歯科医院で行う定期検診の内容や費用はそれぞれの医院によって異なります。
検診の内容は、

  • 歯と歯ぐきをチェック(虫歯・歯周病検査)
  • 歯石の除去(スケーリング)
  • P.M.T.C(プロフェッショナル・メカニカル・トゥース・クリーニング:歯のクリーニング)
  • 歯科医師や歯科衛生士による歯磨きの指導

などを行います。

歯科医院によっては上記に加えて歯ぐきのマッサージや歯のトリートメントなどを行う場合もあります。
費用についてですが、健康保険が適用されるため1回の定期検診でおおよそ「2,000円~3,000円程度」となります。

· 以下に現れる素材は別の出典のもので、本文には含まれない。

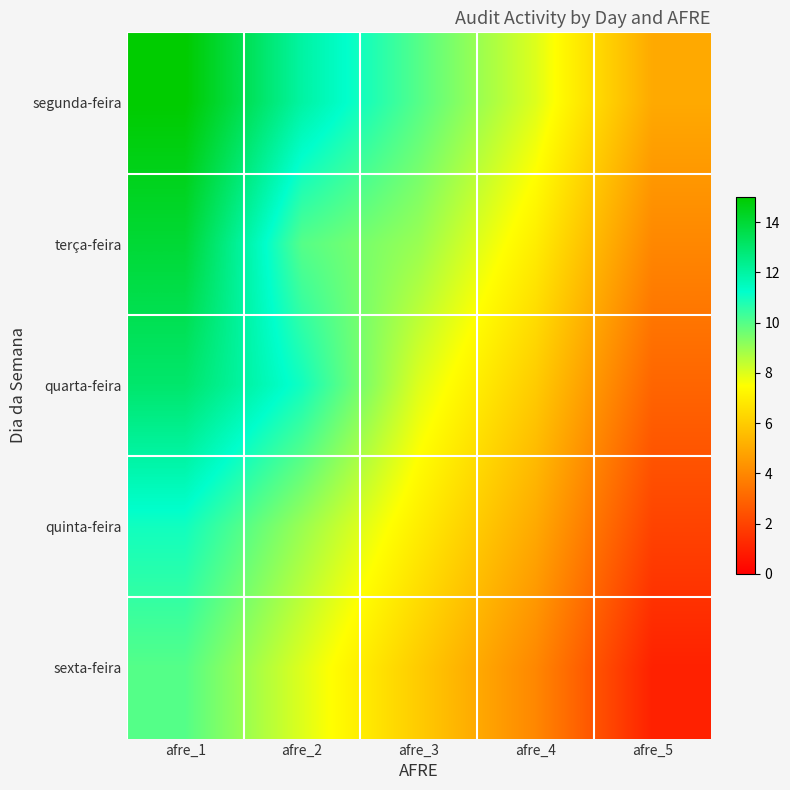

Reading left to right, transcribe all the data shown in this chart.

segunda-feira: afre_1=15	afre_2=12	afre_3=10	afre_4=8	afre_5=5
terça-feira: afre_1=14	afre_2=10	afre_3=9	afre_4=7	afre_5=4
quarta-feira: afre_1=13	afre_2=11	afre_3=8	afre_4=6	afre_5=3
quinta-feira: afre_1=11	afre_2=9	afre_3=7	afre_4=5	afre_5=2
sexta-feira: afre_1=10	afre_2=8	afre_3=6	afre_4=4	afre_5=1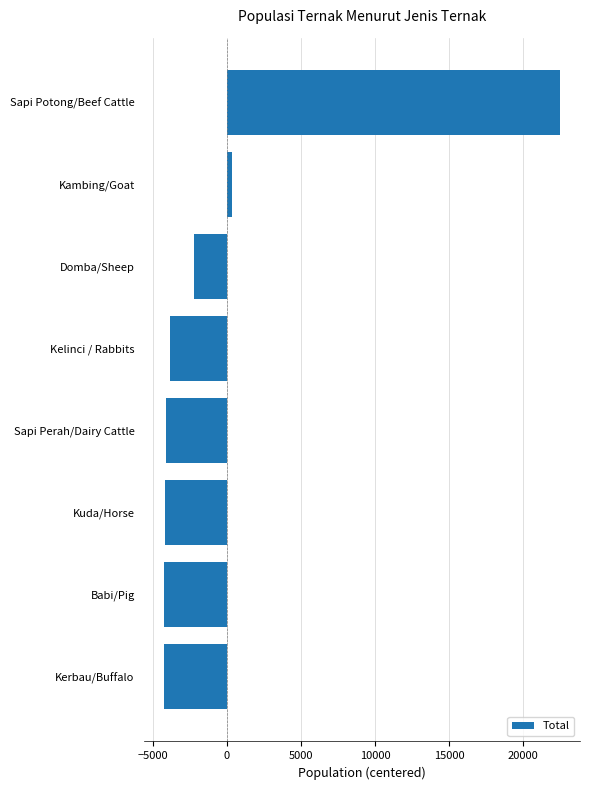

Read the value at Sapi Perah/Dairy Cattle.

-4135.9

レントゲン撮影などを虫歯や歯周病検査の際に行ったときには費用は多少アップしますが、1回の定期検診で費用が5000円を超えることはほぼありません。

歯科医院で定期検診を受けて歯の寿命を延ばしましょう

歯の定期検診に行った方がいい理由をお伝え致しました。

歯が丈夫で健康な方は、ご高齢となっても病気にかかりにくく、お元気な身体で生活を送ることが出来ているケースが多いです。

それに対して、虫歯や歯周病などが原因で歯を失ってしまうと食べ物をしっかりと噛めなくなり、かみ合わせが乱れ胃腸にも負担がかかるなど、全身の健康にも悪影響が及んできます。

大切な歯を出来るだけ長く保つためにも、ぜひ、日ごろから歯科医院に通って定期検診を受けることを心がけるようにしましょう。